_EXERCISE INSTRUCTIONS_
Extract the lines of the listing verbatim, starting with the line that contains "This led to" and continuing through the line that contains "Open the colors".

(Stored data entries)
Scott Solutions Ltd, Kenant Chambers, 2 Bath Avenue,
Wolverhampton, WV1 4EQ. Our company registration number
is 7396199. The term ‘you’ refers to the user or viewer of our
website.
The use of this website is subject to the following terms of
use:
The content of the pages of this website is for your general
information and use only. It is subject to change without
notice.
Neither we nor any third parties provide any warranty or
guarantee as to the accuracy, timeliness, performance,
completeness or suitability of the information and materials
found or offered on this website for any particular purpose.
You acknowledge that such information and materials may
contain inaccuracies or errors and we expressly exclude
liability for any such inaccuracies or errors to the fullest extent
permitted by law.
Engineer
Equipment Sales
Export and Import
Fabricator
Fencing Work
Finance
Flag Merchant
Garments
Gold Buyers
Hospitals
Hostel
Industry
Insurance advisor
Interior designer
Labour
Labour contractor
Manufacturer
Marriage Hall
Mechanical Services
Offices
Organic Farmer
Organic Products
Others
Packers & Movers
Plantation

--

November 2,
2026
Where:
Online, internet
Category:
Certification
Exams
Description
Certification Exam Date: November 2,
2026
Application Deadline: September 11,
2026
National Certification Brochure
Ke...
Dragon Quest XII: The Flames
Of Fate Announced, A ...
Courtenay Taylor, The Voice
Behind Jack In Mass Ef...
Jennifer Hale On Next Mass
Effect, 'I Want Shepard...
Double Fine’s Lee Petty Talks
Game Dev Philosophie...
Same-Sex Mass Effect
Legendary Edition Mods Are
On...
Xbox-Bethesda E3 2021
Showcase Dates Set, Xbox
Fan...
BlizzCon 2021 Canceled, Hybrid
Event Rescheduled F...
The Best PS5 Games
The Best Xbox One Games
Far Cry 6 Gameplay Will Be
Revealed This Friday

==

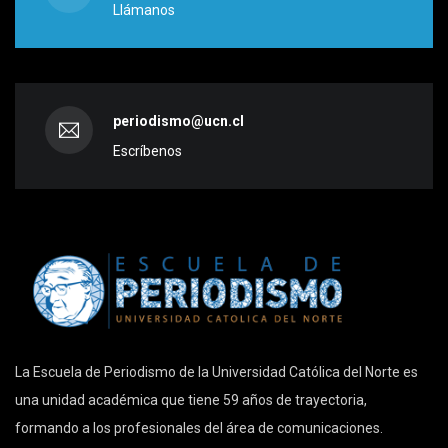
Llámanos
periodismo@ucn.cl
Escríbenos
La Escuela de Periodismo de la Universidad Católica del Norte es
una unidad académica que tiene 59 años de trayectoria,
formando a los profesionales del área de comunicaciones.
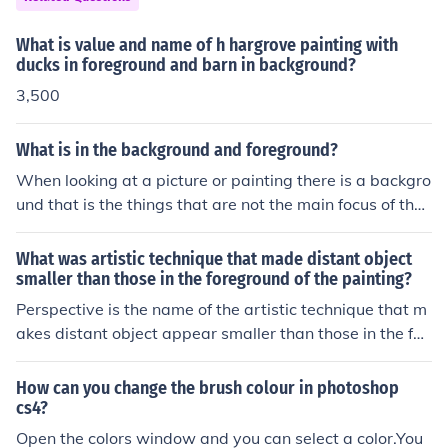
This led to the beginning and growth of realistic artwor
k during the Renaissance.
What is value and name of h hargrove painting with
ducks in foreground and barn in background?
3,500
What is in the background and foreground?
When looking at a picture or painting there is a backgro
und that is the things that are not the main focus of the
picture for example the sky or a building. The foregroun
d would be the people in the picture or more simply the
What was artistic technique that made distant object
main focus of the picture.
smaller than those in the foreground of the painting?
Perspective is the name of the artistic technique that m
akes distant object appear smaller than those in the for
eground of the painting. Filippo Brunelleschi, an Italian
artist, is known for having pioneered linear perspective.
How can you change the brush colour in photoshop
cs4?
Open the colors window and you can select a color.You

_SOLUTION BELOW_
This led to the beginning and growth of realistic artwor
k during the Renaissance.
What is value and name of h hargrove painting with
ducks in foreground and barn in background?
3,500
What is in the background and foreground?
When looking at a picture or painting there is a backgro
und that is the things that are not the main focus of the
picture for example the sky or a building. The foregroun
d would be the people in the picture or more simply the
What was artistic technique that made distant object
main focus of the picture.
smaller than those in the foreground of the painting?
Perspective is the name of the artistic technique that m
akes distant object appear smaller than those in the for
eground of the painting. Filippo Brunelleschi, an Italian
artist, is known for having pioneered linear perspective.
How can you change the brush colour in photoshop
cs4?
Open the colors window and you can select a color.You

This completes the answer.